9. Work on your roll

Whitewater Kayaking Tips: Back ender in Scotland
Paddler: Jack Grace. Photo: Tom Clare

This one is obvious, but by no means less important. Work on your roll. Roll every opportunity you get! The more comfortable you are rolling, the more bombproof it will become. When you are comfortable rolling then you will be less afraid of a river or a rapid, as you know that if/when you flip then you can just roll back up and continue down the river. 

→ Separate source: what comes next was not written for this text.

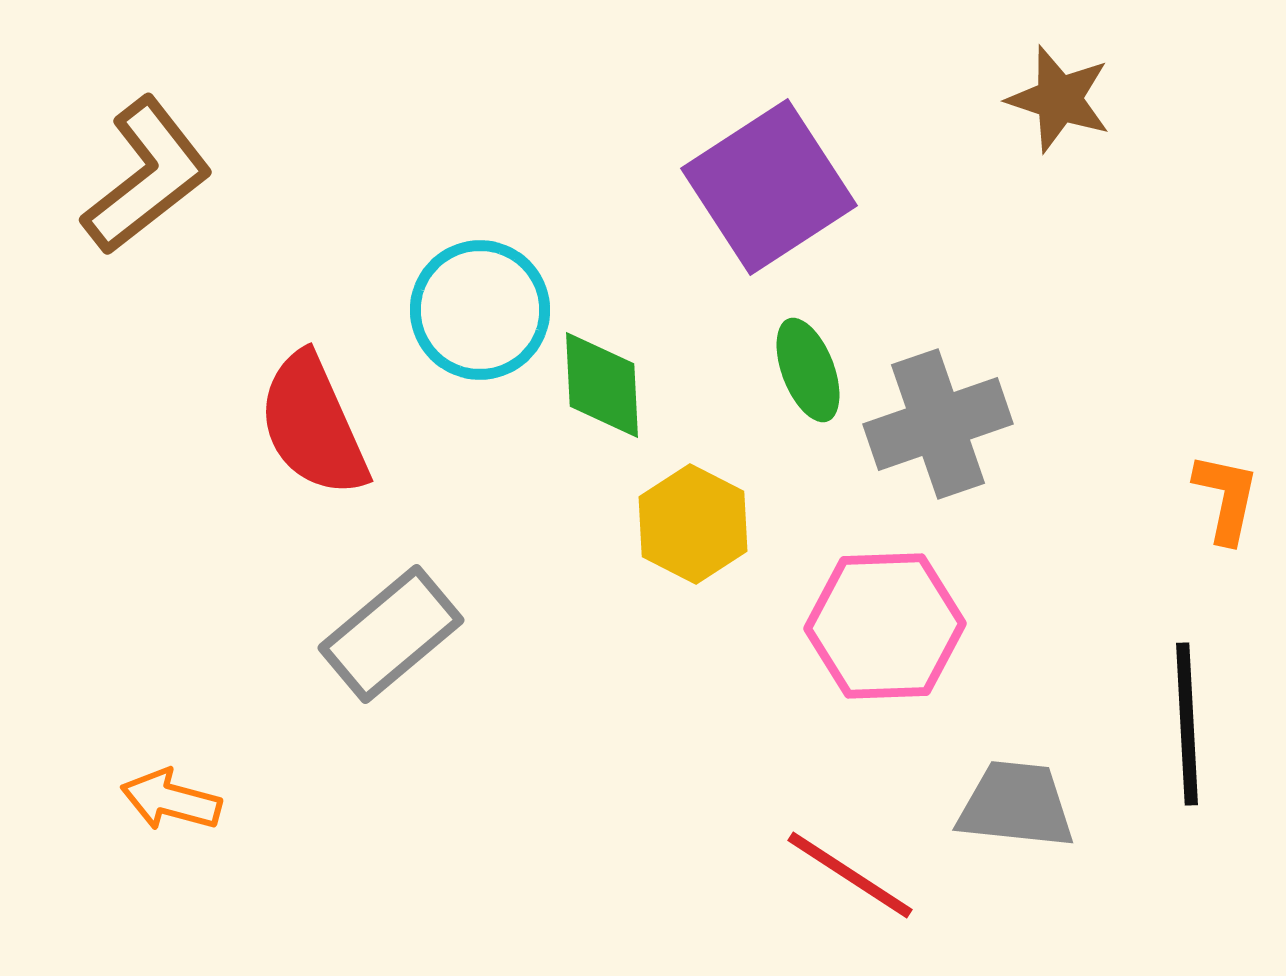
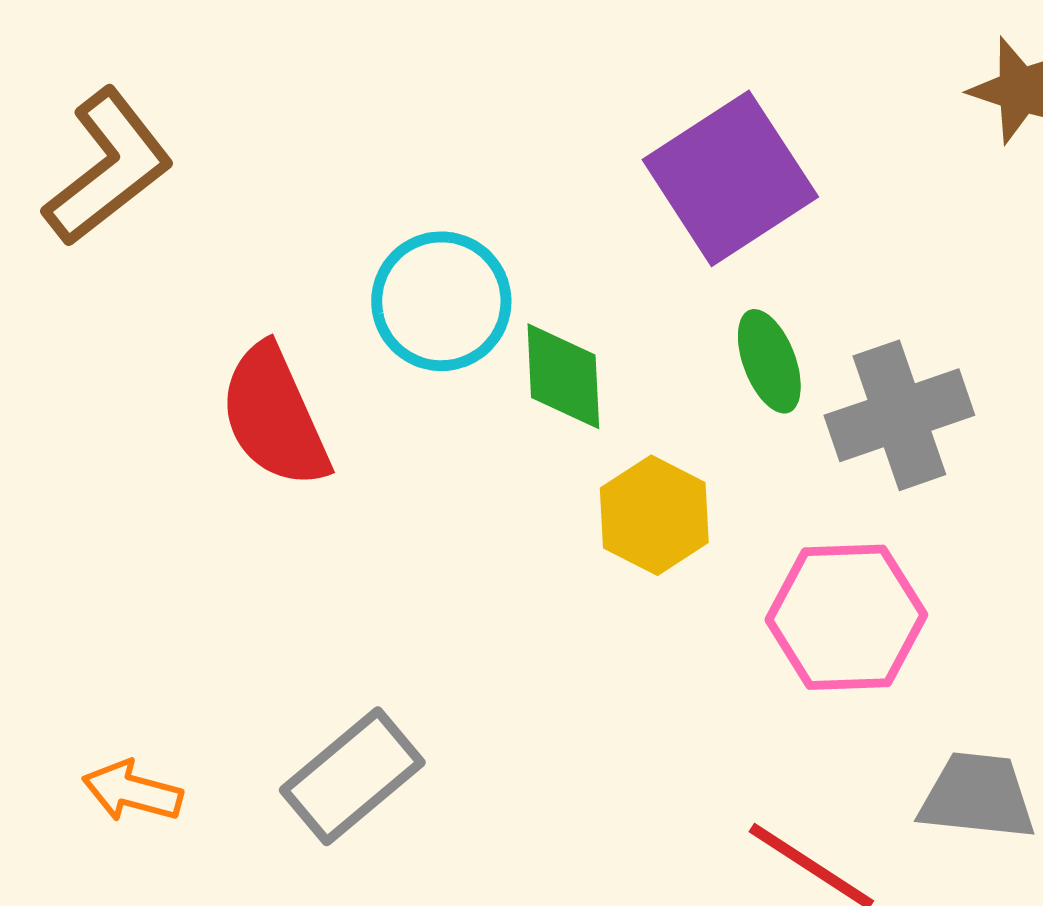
gray rectangle: (391, 634) -> (352, 776), moved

The ability to roll consistently will reduce the numbers of swims you take and make you more enthusiastic to paddle. Everyone swims and there is no shame in that, but having more time in your boat is so much more fun, safer, and allows you to improve much faster. By drilling your roll in as many places and situations, as you can think of you, will build up muscle memory and before long it will become second nature. 


10. Get some coaching

Whitewater Kayaking Tips: Whitewater coaching in Nottingham

Paddler: Del Read – Coach: Matt Brook – Photographer: Jack Grace

If you really want to improve then it can be a great investment to get some coaching. If it is a possibility for you, you can pay a professional to identify areas to work on and set some really strong foundations for your paddling. A professional coach will be able to identify things that most people would miss and help you find ways to practice and improve your techniques. Failing that, you can spend some time with a more experienced paddling friend to work on some skills and to offer some coaching tips (maybe buy them a beer or two). 

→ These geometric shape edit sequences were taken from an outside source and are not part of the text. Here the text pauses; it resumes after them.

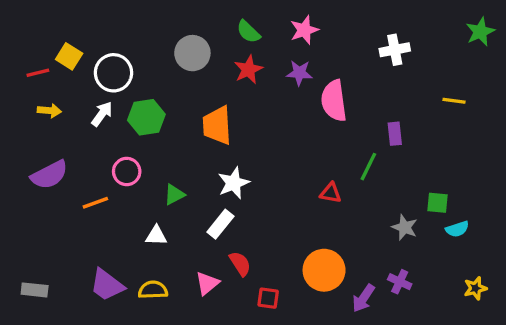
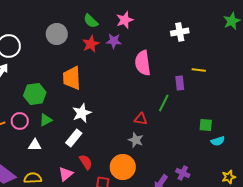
purple star: (299, 73) -> (114, 41), moved
yellow line: (454, 101) -> (199, 70), moved
green hexagon: (146, 117) -> (35, 94), moved
pink circle: (127, 171) -> (20, 121), moved
gray star: (405, 227) -> (136, 140), moved
orange circle: (324, 270) -> (123, 167), moved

It is often difficult to identify where you are going wrong when you are starting out or even if you are more experienced. We are all learning and getting some coaching can be a great way of turbo-boosting our paddling to the next level. You may learn in a few sessions what would have taken you years without it. 


Bonus Tip! Invest in Gear

Investing in a good set of gear, at least the basics, will be great for your paddling career. Whilst you’re testing the water, so to speak, and seeing whether you like the sport, then borrowing gear is ideal. However, as you progress with the sport you will find that a good set of gear will only benefit your paddling. 

A good cag or drysuit will keep you warm and dry and a good spraydeck will remove that pool of water you’ve been sitting in and reduce the number of accidental swims you take. A helmet should also be on the list as there is nothing more that you need to protect than your head. However tempting, avoid purchasing a kayak and paddle until you know what you want and what boat suits your style and instead put that money into gear that will keep you in the sport for longer.